Kurt Jacobsen has been a research associate (lately, Associate) in Political Science at the University of Chicago since the mid-1980s. He has taught at the Center for the Study of Science, Technology and Medicine at Imperial College London, Duke University, University of North Carolina at Chapel Hill, Rutgers University, University of Chicago and been a visiting scholar many times at the London School of Economics. He is the author or editor of ten other books, including Chasing Progress in the
Irish Republic, Technical Fouls: Democratic Dilemmas and Technological Change, Experiencing The State (co-edited with Lloyd Rudolph), Freud's Foes, Pacification and Its Discontents, and International Politics and Inner Worlds. He is book review editor at Logos: A Journal of Modern Society & Culture,
coeditor of Free Associations: Psychoanalysis, Groups, Media and Politics (UK), a contributor to many periodicals and newspapers, and an award-winning documentary filmmaker.

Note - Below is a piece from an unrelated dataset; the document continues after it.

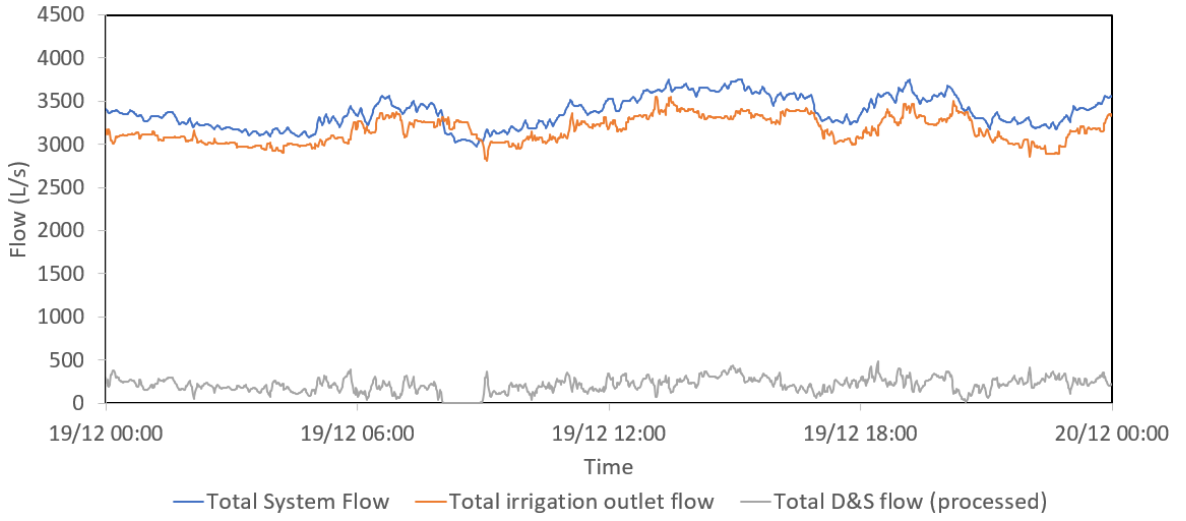
Figure 4. Total flow of each demand category during the validation period.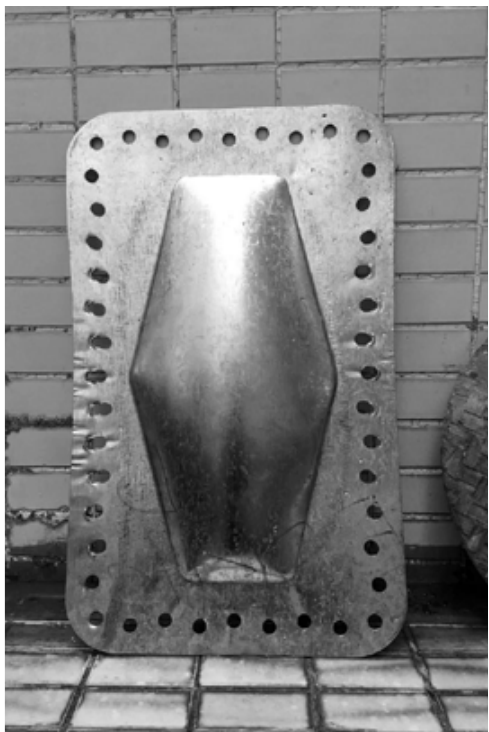
Figure 1 (top, opposite page): Early free-pressure forming test. This test successfully removed welding from the workflow, a desirable change for application to galvanised, anodised, or otherwise pre-coated metals that make welding dangerous or impossible. However, the through-bolted attachment flange on the rear of this test is not removable without destroying the final fabrication. Source: author. Figure 2 (bottom, opposite page): Modified marine scupper plug, allowing demountable water pressure supply for free pressure forming. A rubber gasket adhered to the edges of a hole allows inflation of the metal volume without trapping the water supply attachment inside. To reduce the size of the entry aperture requires a custom attachment,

Marston H. Morgan is a member of the United States Foreign Service. He earned a doctorate in cultural anthropology from the University of Chicago and taught at the University of Oregon and the University of Guam. His academic research focuses on the French South Pacific, while an applied interest in historic preservation includes work at domestic US locations such as the César E. Chávez National Monument, Timberline Lodge National Landmark, and the Malheur National Wildlife Refuge.
His perspective on American power is founded on a childhood spent in Saudi Arabia and Egypt. The views expressed here are the author's own expressed in his personal capacity, and should not be mistaken for those of the U.S. Government.